> [About this task]:
When a line below holds the string "resource", show that line.

#####

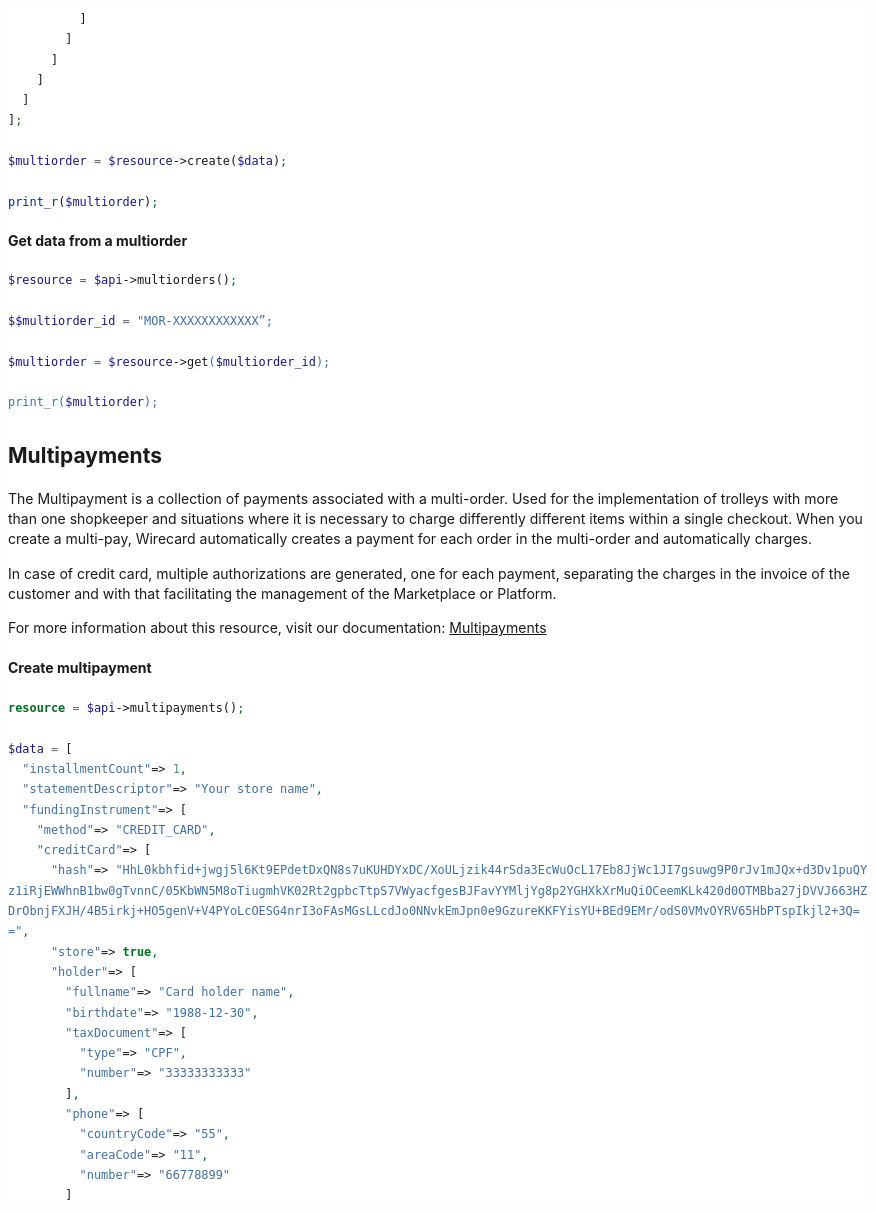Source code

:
```PHP
          ]
        ]
      ]
    ]
  ]
];

$multiorder = $resource->create($data);

print_r($multiorder);
```

#### Get data from a multiorder
```PHP
$resource = $api->multiorders();

$$multiorder_id = "MOR-XXXXXXXXXXXX”;

$multiorder = $resource->get($multiorder_id);

print_r($multiorder);
```

## Multipayments

The Multipayment is a collection of payments associated with a multi-order. Used for the implementation of trolleys with more than one shopkeeper and situations where it is necessary to charge differently different items within a single checkout. When you create a multi-pay, Wirecard automatically creates a payment for each order in the multi-order and automatically charges.

In case of credit card, multiple authorizations are generated, one for each payment, separating the charges in the invoice of the customer and with that facilitating the management of the Marketplace or Platform.

For more information about this resource, visit our documentation: [Multipayments](https://dev.wirecard.com.br/v2.0/reference#multipagamentos-1)

#### Create multipayment
```PHP
resource = $api->multipayments();

$data = [
  "installmentCount"=> 1,
  "statementDescriptor"=> "Your store name",
  "fundingInstrument"=> [
    "method"=> "CREDIT_CARD",
    "creditCard"=> [
      "hash"=> "HhL0kbhfid+jwgj5l6Kt9EPdetDxQN8s7uKUHDYxDC/XoULjzik44rSda3EcWuOcL17Eb8JjWc1JI7gsuwg9P0rJv1mJQx+d3Dv1puQYz1iRjEWWhnB1bw0gTvnnC/05KbWN5M8oTiugmhVK02Rt2gpbcTtpS7VWyacfgesBJFavYYMljYg8p2YGHXkXrMuQiOCeemKLk420d0OTMBba27jDVVJ663HZDrObnjFXJH/4B5irkj+HO5genV+V4PYoLcOESG4nrI3oFAsMGsLLcdJo0NNvkEmJpn0e9GzureKKFYisYU+BEd9EMr/odS0VMvOYRV65HbPTspIkjl2+3Q==",
      "store"=> true,
      "holder"=> [
        "fullname"=> "Card holder name",
        "birthdate"=> "1988-12-30",
        "taxDocument"=> [
          "type"=> "CPF",
          "number"=> "33333333333"
        ],
        "phone"=> [
          "countryCode"=> "55",
          "areaCode"=> "11",
          "number"=> "66778899"
        ]
```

#####

> [Output of the task]:
$multiorder = $resource->create($data);
$resource = $api->multiorders();
$multiorder = $resource->get($multiorder_id);
For more information about this resource, visit our documentation: [Multipayments](https://dev.wirecard.com.br/v2.0/reference#multipagamentos-1)
resource = $api->multipayments();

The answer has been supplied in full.